Zu lösende Aufgaben →
1. Begründen Sie in ein bis drei Sätzen anhand des Auszugs zum Mietvertrag, weshalb die Abgabe eines Angebotes als Beginn einer Verhandlung gilt.
2. Übersetzen Sie bitte den folgenden Satz aus dem Auszug zum Mietvertrag ins Englische: „Offensichtlich ist es nicht zum Abschluss des Mietvertrages gekommen, sodass die Verhandlung gescheitert ist.“
3. Führen Sie den Auszug zum Mietvertrag im Anschluss an seinen letzten Satz weiter.

Vorliegender Text →
----------
Wenn mithin ein berechtigtes – und im Kündigungsschreiben vom 30.03.2022 entsprechend geäußertes – Interesse des Klägers an der Beendigung der Dienstpflichten bestand, ist damit automatisch das vertragliches Synallagma gestört worden. Für diesen Fall haben die Parteien unter § 17 des Mietvertrages vereinbart, dass bei Wegfall einer der Gegenleistungen neu über die Miethöhe zu verhandeln sei.

Der Begriff der Verhandlungen wird in § 203 BGB verwendet und bedeutet, dass die Parteien einen Meinungsaustausch über ein Begehren des Gläubigers betreiben. Dabei ist eine Bereitschaft zu einem besonderen Entgegenkommen nicht notwendig, solange eben nur das Gespräch andauert (vgl. Staudinger/Peters/Jacoby (2019) BGB § 203, Rn. 7, 8 m.w.N.).

Nach diesen Grundsätzen war in der Übersendung des neuen Mietvertrages vom 07.03.2022 ein Angebot auf Abschluss zu erkennen. Allein aus der Tatsache, dass der Mietvertragsentwurf bereits vorformuliert war, ergibt sich noch nicht die fehlende Verhandlungsbereitschaft des Klägers, sondern nur die unbedingte Bereitschaft, den künftigen Mietvertrag zu den beschriebenen Konditionen abschließen zu wollen. Jedenfalls aber ist mit dem Angebot der Wille verbunden, auch zukünftig ein Mietverhältnis mit dem Beklagten – jedoch zu einem höheren Mietzins und ohne die Verpflichtungen aus dem früheren § 17 – zu begründen. Da auf ein Angebot nach der allgemeinen Verkehrsauffassung eine Reaktion erwartet wird und sich aus diesen beiden Erklärungen das Meinungsbild der Parteien ergibt, ist die Abgabe eines Angebotes im Allgemeinen als Beginn einer Verhandlung zu qualifizieren. Wie bereits zuvor definiert, gilt dies auch dann, wenn eine Kompromissbereitschaft nicht besteht. Offensichtlich ist es nicht zum Abschluss des Mietvertrages gekommen, sodass die Verhandlung gescheitert ist.
----------
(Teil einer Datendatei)

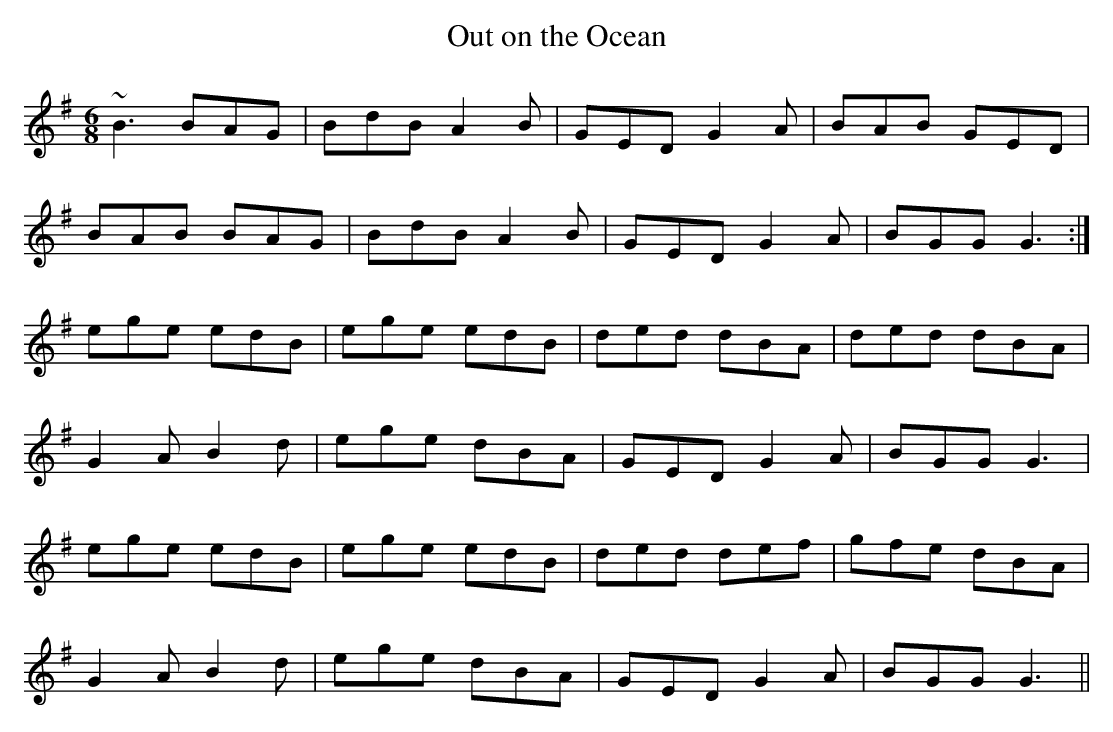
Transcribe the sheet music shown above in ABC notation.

X:1
T:Out on the Ocean
M:6/8
L:1/8
K:G
~B3 BAG | BdB A2 B|GED G2A | BAB GED |
BAB BAG |BdB A2B | GED G2A | BGG G3 :|
ege edB | ege edB | ded dBA | ded dBA |
G2A B2d | ege dBA | GED G2A | BGG G3 |
ege edB | ege edB | ded def | gfe dBA |
G2A B2d | ege dBA | GED G2A | BGG G3 ||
----------
Antworten je Aufgabe →
1. Auf ein Angebot wird nach der allgemeinen Verkehrsauffassung eine Reaktion erwartet. Aus Angebot und Reaktion ergibt sich das Meinungsbild der Parteien. Das gilt auch dann, wenn keine Kompromissbereitschaft besteht.

2. Evidently, the lease agreement was never concluded, so the negotiation failed.

3.
Entgegen der Auffassung des Beklagten war die Rechtsfolge des § 17 des Mietvertrages aber nicht allein in der Verhandlung über einen neuen Mietzins zu erkennen. Ansonsten könnte sich der Mieter nach einer nur vordergründigen Beteiligung an einer Verhandlung jedes Mal einer Mieterhöhung entziehen, auch wenn er keine der vertraglichen Verpflichtungen aus § 17 erfüllt hätte.

Dies würde dem Sinn und Zweck der dienstlichen Gegenleistungen nicht gerecht werden. Vielmehr muss die Nichterfüllung der dienstlichen Hauptleistungspflicht des Mieters auch zur Sanktion in Form der Kündigung berechtigen, was sich bereits aus § 543 Abs. 2 Nr. 3 BGB für den Fall eines monetären Mietzinses als Gegenleistung des Mieters ergibt.

Bei der Abwägung der beiderseitigen Interessen ist weiterhin zu berücksichtigen, dass der Wegfall der Geschäftsgrundlage durch den Auszug des Klägers in ein Pflegeheim durch eine Entscheidung einer Partei herbeigeführt wurde. Es wäre insofern unbillig, der Partei ein außerordentliches Kündigungsrecht zuzugestehen, die den Umstand der Unzumutbarkeit der Fortsetzung des Mietverhältnisses selbst herbeigeführt hat. Diese Argumentation berücksichtigt aber nicht die besonderen Umstände des vorliegenden Falles. Der Kläger hat dem Beklagten nach dem tatsächlichen Wegfall der Verpflichtungen aus § 17 des Mietvertrages den Abschluss eines neuen Mietvertrages vorgeschlagen, der unbestritten eine Mietzahlung in ortsüblicher Höhe vorgesehen hat. Der Kläger hat dadurch offenbart, dass er das vertraglich vereinbarte Synallagma wiederherstellen will. Dass sich der Beklagte darauf nicht eingelassen hat, liegt wiederum in dessen Verantwortungsbereich.

Insgesamt wäre es für den Kläger unzumutbar gewesen, den Mietvertrag über die Kündigungsfrist für Dienstverträge hinaus fortzusetzen in dem Wissen, dass der Beklagte einen erheblichen Teil seiner Gegenleistung nicht erfüllen wird. Der Fall nähert sich insofern dem Kündigungsgrund des § 543 Abs. 2 Satz 1 Nr. 3 BGB an, da die Gewissheit bestanden hat, dass der Beklagte den dienstlich zu leistenden Teil seiner Miete nicht erbringen wird.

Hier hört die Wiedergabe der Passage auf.